(Extracted page text data)
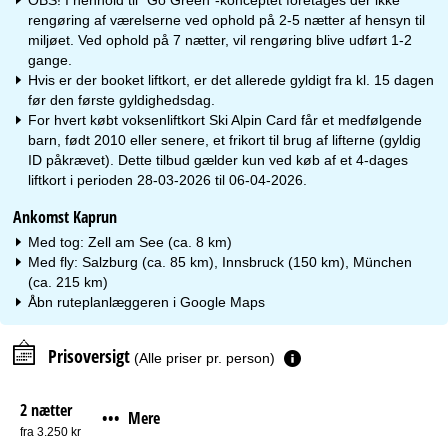
rengøring af værelserne ved ophold på 2-5 nætter af hensyn til
miljøet. Ved ophold på 7 nætter, vil rengøring blive udført 1-2
gange.
Hvis er der booket liftkort, er det allerede gyldigt fra kl. 15 dagen
før den første gyldighedsdag.
For hvert købt voksenliftkort Ski Alpin Card får et medfølgende
barn, født 2010 eller senere, et frikort til brug af lifterne (gyldig
ID påkrævet). Dette tilbud gælder kun ved køb af et 4-dages
liftkort i perioden 28-03-2026 til 06-04-2026.
Ankomst Kaprun
Med tog: Zell am See (ca. 8 km)
Med fly: Salzburg (ca. 85 km), Innsbruck (150 km), München
(ca. 215 km)
Åbn ruteplanlæggeren i
Google Maps
Prisoversigt
(Alle priser pr. person)
2 nætter
Mere
•••
fra 3.250 kr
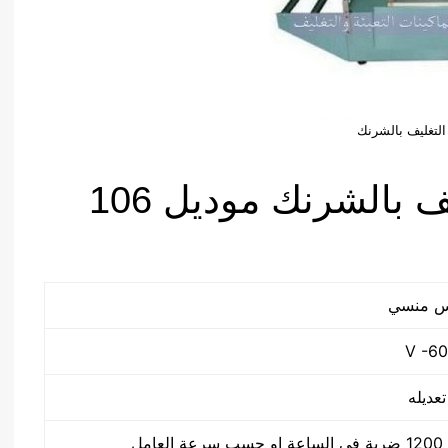
 التغليف بالشرنك
مواصفات ماكينه التغليف بالشرنك موديل 106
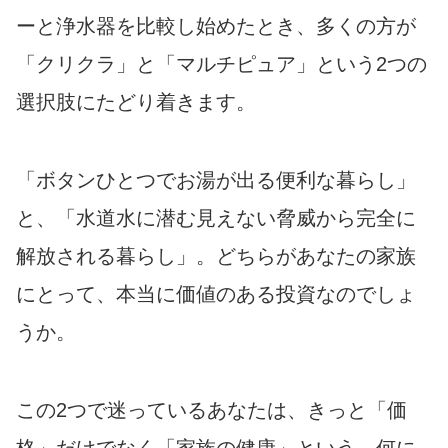
ーと浄水器を比較し始めたとき、多くの方が
「クリクラ」と「マルチピュア」という2つの
選択肢にたどり着きます。
「ボタンひとつでお湯が出る便利な暮らし」
と、「水道水に潜む見えない脅威から完全に
解放される暮らし」。どちらがあなたの家族
にとって、本当に価値のある投資なのでしょ
うか。
この2つで迷っているあなたは、きっと「価
格」だけでなく「家族の健康」という、何に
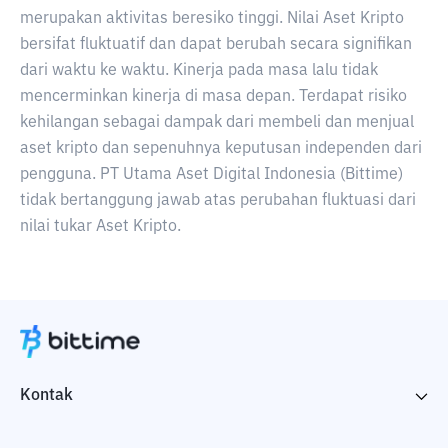
merupakan aktivitas beresiko tinggi. Nilai Aset Kripto
bersifat fluktuatif dan dapat berubah secara signifikan
dari waktu ke waktu. Kinerja pada masa lalu tidak
mencerminkan kinerja di masa depan. Terdapat risiko
kehilangan sebagai dampak dari membeli dan menjual
aset kripto dan sepenuhnya keputusan independen dari
pengguna. PT Utama Aset Digital Indonesia (Bittime)
tidak bertanggung jawab atas perubahan fluktuasi dari
nilai tukar Aset Kripto.
Kontak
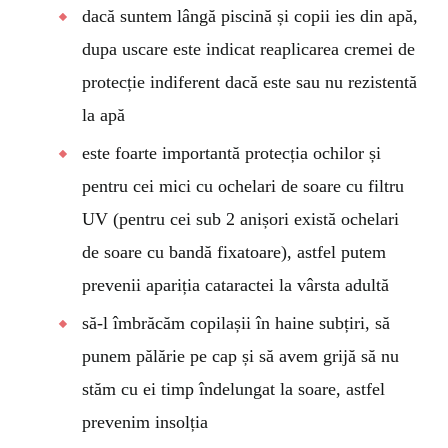
dacă suntem lângă piscină și copii ies din apă,
dupa uscare este indicat reaplicarea cremei de
protecție indiferent dacă este sau nu rezistentă
la apă
este foarte importantă protecția ochilor și
pentru cei mici cu ochelari de soare cu filtru
UV (pentru cei sub 2 anișori există ochelari
de soare cu bandă fixatoare), astfel putem
prevenii apariția cataractei la vârsta adultă
să-l îmbrăcăm copilașii în haine subțiri, să
punem pălărie pe cap și să avem grijă să nu
stăm cu ei timp îndelungat la soare, astfel
prevenim insolția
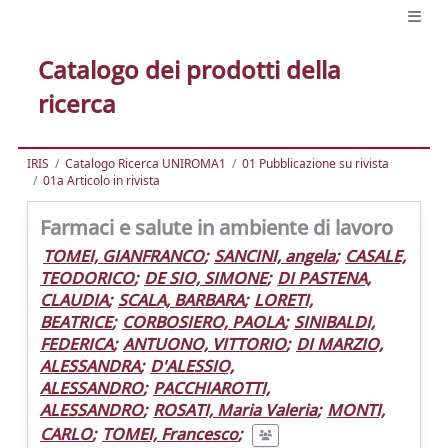
Catalogo dei prodotti della
ricerca
IRIS
Catalogo Ricerca UNIROMA1
01 Pubblicazione su rivista
01a Articolo in rivista
Farmaci e salute in ambiente di lavoro
TOMEI, GIANFRANCO
;
SANCINI, angela
;
CASALE,
TEODORICO
;
DE SIO, SIMONE
;
DI PASTENA,
CLAUDIA
;
SCALA, BARBARA
;
LORETI,
BEATRICE
;
CORBOSIERO, PAOLA
;
SINIBALDI,
FEDERICA
;
ANTUONO, VITTORIO
;
DI MARZIO,
ALESSANDRA
;
D'ALESSIO,
ALESSANDRO
;
PACCHIAROTTI,
ALESSANDRO
;
ROSATI, Maria Valeria
;
MONTI,
CARLO
;
TOMEI, Francesco
;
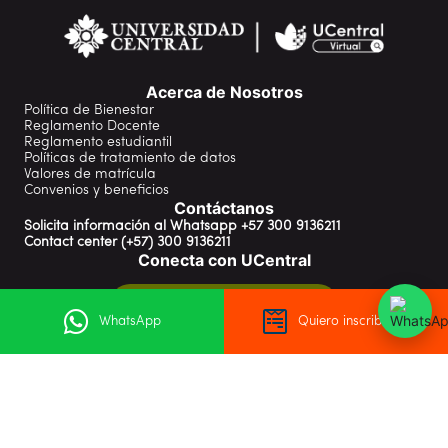
Acerca de Nosotros
Política de Bienestar
Reglamento Docente
Reglamento estudiantil
Políticas de tratamiento de datos
Valores de matrícula
Convenios y beneficios
Contáctanos
Solicita información al Whatsapp +57 300 9136211
Contact center (+57) 300 9136211
Conecta con UCentral
¡Estoy interesado en estudiar!
WhatsApp
Quiero inscribirme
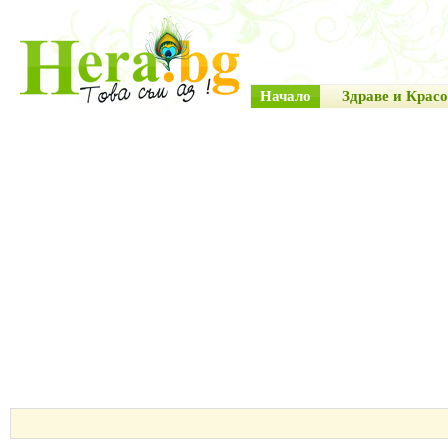
Начало
Здраве и Красо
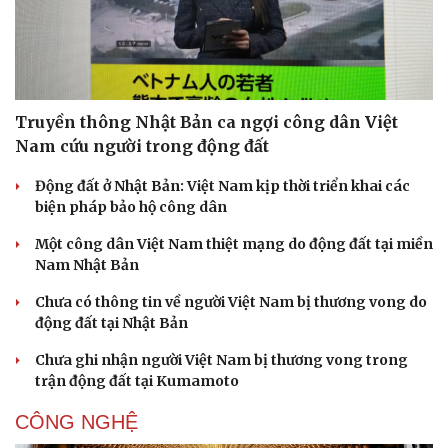
Truyền thông Nhật Bản ca ngợi công dân Việt
Nam cứu người trong động đất
Động đất ở Nhật Bản: Việt Nam kịp thời triển khai các
biện pháp bảo hộ công dân
Một công dân Việt Nam thiệt mạng do động đất tại miền
Nam Nhật Bản
Chưa có thông tin về người Việt Nam bị thương vong do
động đất tại Nhật Bản
Chưa ghi nhận người Việt Nam bị thương vong trong
trận động đất tại Kumamoto
CÔNG NGHỆ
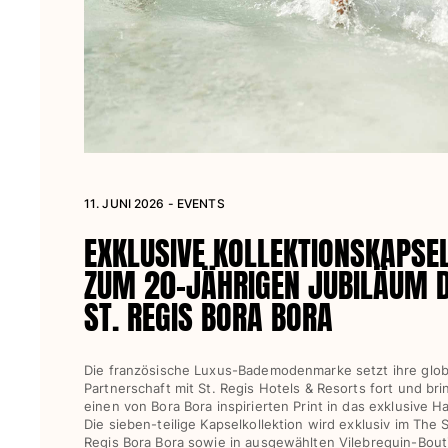
Damen
Alle Damen anzeigen
Bademode
Bikinis
Einteiler
11. JUNI 2026 - EVENTS
Oberteile
Badeanzug
EXKLUSIVE KOLLEKTIONSKAPSE
Rashguards
ZUM 20-JÄHRIGEN JUBILÄUM 
Alle Bademode anzeigen
ST. REGIS BORA BORA
Bekleidung
Kleider
Die französische Luxus-Bademodenmarke setzt ihre glob
Polos
Partnerschaft mit St. Regis Hotels & Resorts fort und bri
einen von Bora Bora inspirierten Print in das exklusive H
Shorts
Die sieben-teilige Kapselkollektion wird exklusiv im The S
Hemden
Regis Bora Bora sowie in ausgewählten Vilebrequin-Bou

● GOAL OF THE EXERCISE
Could you copy exactly the line containing "Die sieben-teilige Kapselkollektion" and each line after it through the end of the records, and nothing else?

● REPLY TO THE EXERCISE
Die sieben-teilige Kapselkollektion wird exklusiv im The S
Hemden
Regis Bora Bora sowie in ausgewählten Vilebrequin-Bou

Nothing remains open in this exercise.